Sen. James Jeffords of Vermont will end four decades in politics by introducing legislation that would force the nation's power companies, manufacturers, automobile drivers and others to cut emissions of carbon and other greenhouse gases by up to 80 percent over the next half-century, the Rutland Herald reports.

"Pie in the sky," you say?

More like, "About time."

Writing in the most recent National Geographic magazine, Vermont environmentalist and author Bill McKibben points to some of the obvious signs of peril from global warming: killer hurricanes, vanishing Arctic sea ice and the news that 2005 was the warmest year on record.
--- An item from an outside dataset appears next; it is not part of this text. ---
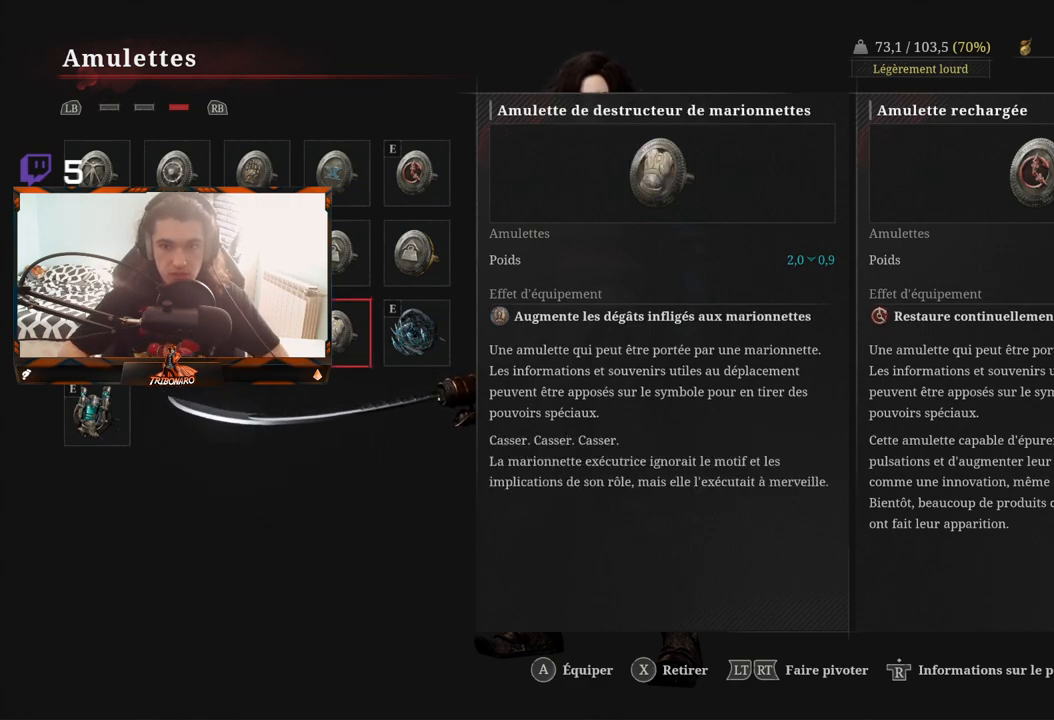
{"buttons": [], "left_stick": "center", "right_stick": "center", "events": []}
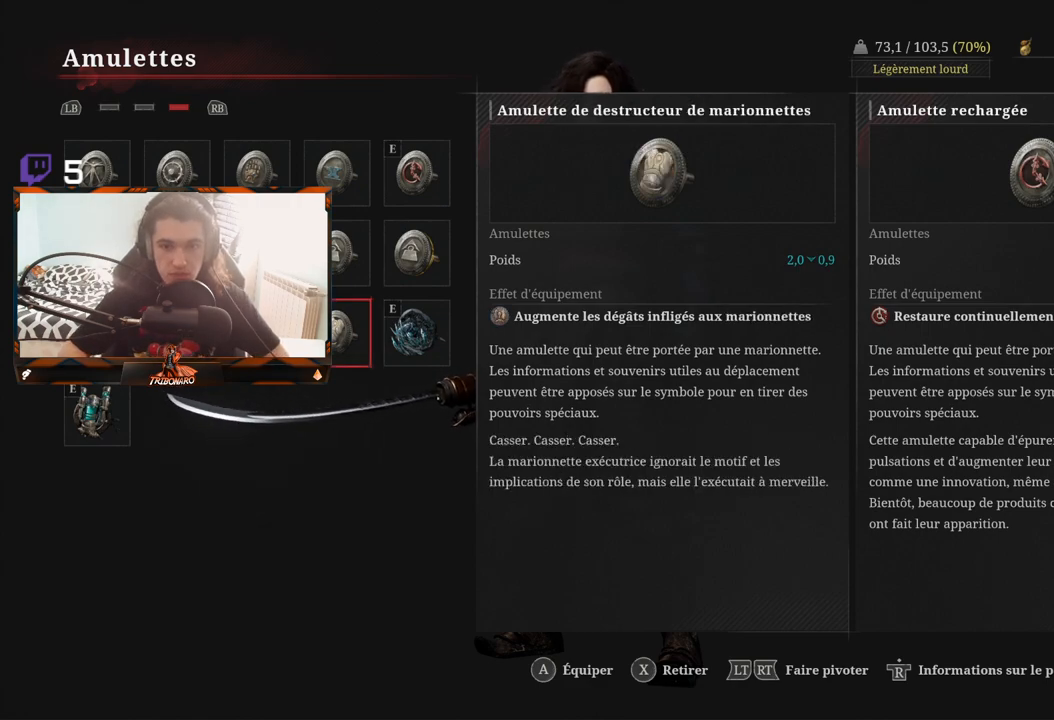
{"buttons": [], "left_stick": "center", "right_stick": "center", "events": []}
"Historians, I think, will look back on this as the time when denial finally began to crumble," McKibben wrote. "When we finally began to understand that the planet as we've known it was at stake - and not from a possible scenario, like nuclear war, but from the consumption of the coal and oil and gas that power most of the actions of our lives."
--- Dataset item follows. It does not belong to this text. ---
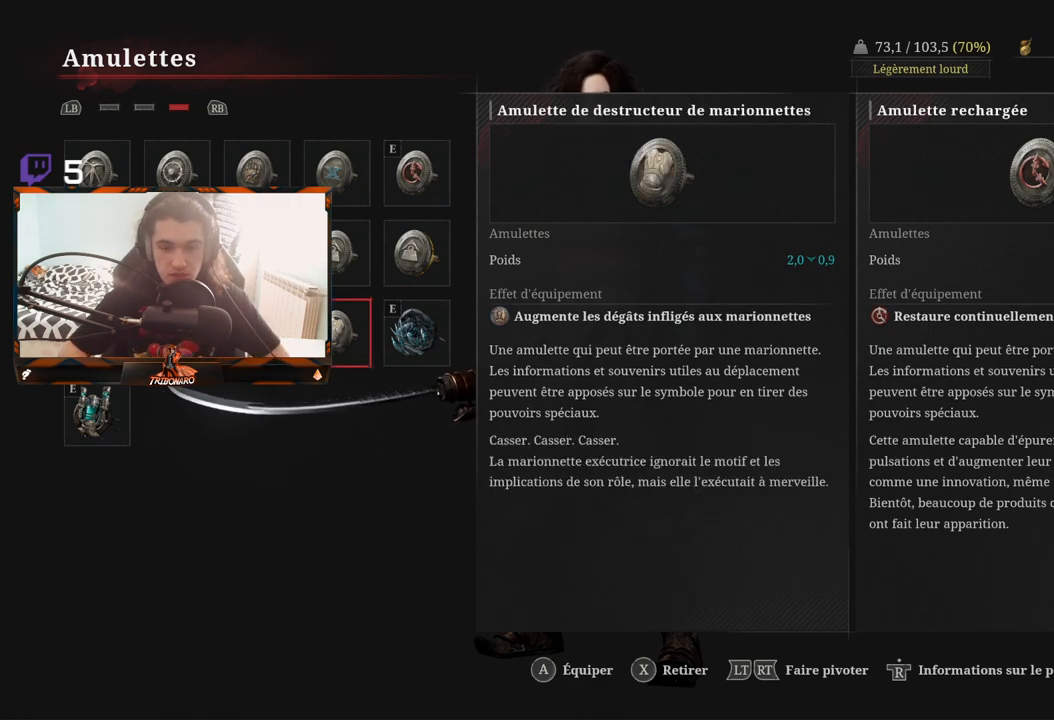
{"buttons": [], "left_stick": "center", "right_stick": "center", "events": []}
Jeffords's legislation is one of the few signs that this realization has pierced the walls of Congress. As President Bush has shamelessly served his friends in the oil industry by pushing tax breaks, opposing fuel-efficiency standards and refusing to join other nations in battling global warming through the Kyoto Protocol, members of Congress have mostly stood by in silence.

Jeffords and his supporters will have to surmount enormous resistance in the White House and Capitol. Before they reject the notion of dramatic change, however, lawmakers ought to look to the people who sent them to Washington. In this case, Americans impatient with government inaction are forging ahead on their own.

Prompted by financial and environmental considerations, consumers have signed up to purchase hybrid cars, increased the business of local solar energy providers and shopped for local food that doesn't need to be shipped across the nation on gas-guzzling trucks.

Businesses and other institutions have also gotten into the act, building energy-efficient corporate headquarters, running bus fleets on biodiesel fuel and looking for ways to satisfy the growing demand for "green" goods and services.

Wall Street is taking notice: Vinod Khosla, a prominent Silicon Valley venture capitalist, has ramped up investments in firms specializing in solar power, natural gas and ethanol, reports The Wall Street Journal.

Such endeavors, largely unaided by government policies, give a sense of the potential political power behind a serious push to reverse global warming. Just think what could happen if Congress endorsed a combination of incentives and disincentives aimed at taking advantage of the limited time remaining - some estimates give us only a decade - to reduce greenhouse emissions before the damage is irreversible.

The first step would be to begin taxing carbon emissions from power plants, automobiles and other heavy polluters. Washington Post columnist Sebastian Mallaby noted recently that the average Western European uses half as much energy as the average American, largely due to tax policies that make it prohibitively costly to drive gas-guzzling cars, heat big homes and run carbon-belching power plants.

Along with those sticks, the government ought to provide some carrots: tax breaks or other significant economic incentives that speed the shift to greater energy efficiency and less pollution.

But don't just write to your senator and representative and then sit back to hope for the best. As McKibben points out, we have the power to reverse the tide one community at a time.

Every time you buy a head of lettuce from a local farmer, you save the gallons of gas needed to transport it from California. Every time you share a ride to work, you not only clear the air but also set an example of responsibility that echoes from your neighborhoods to the marble halls of Washington, D.C.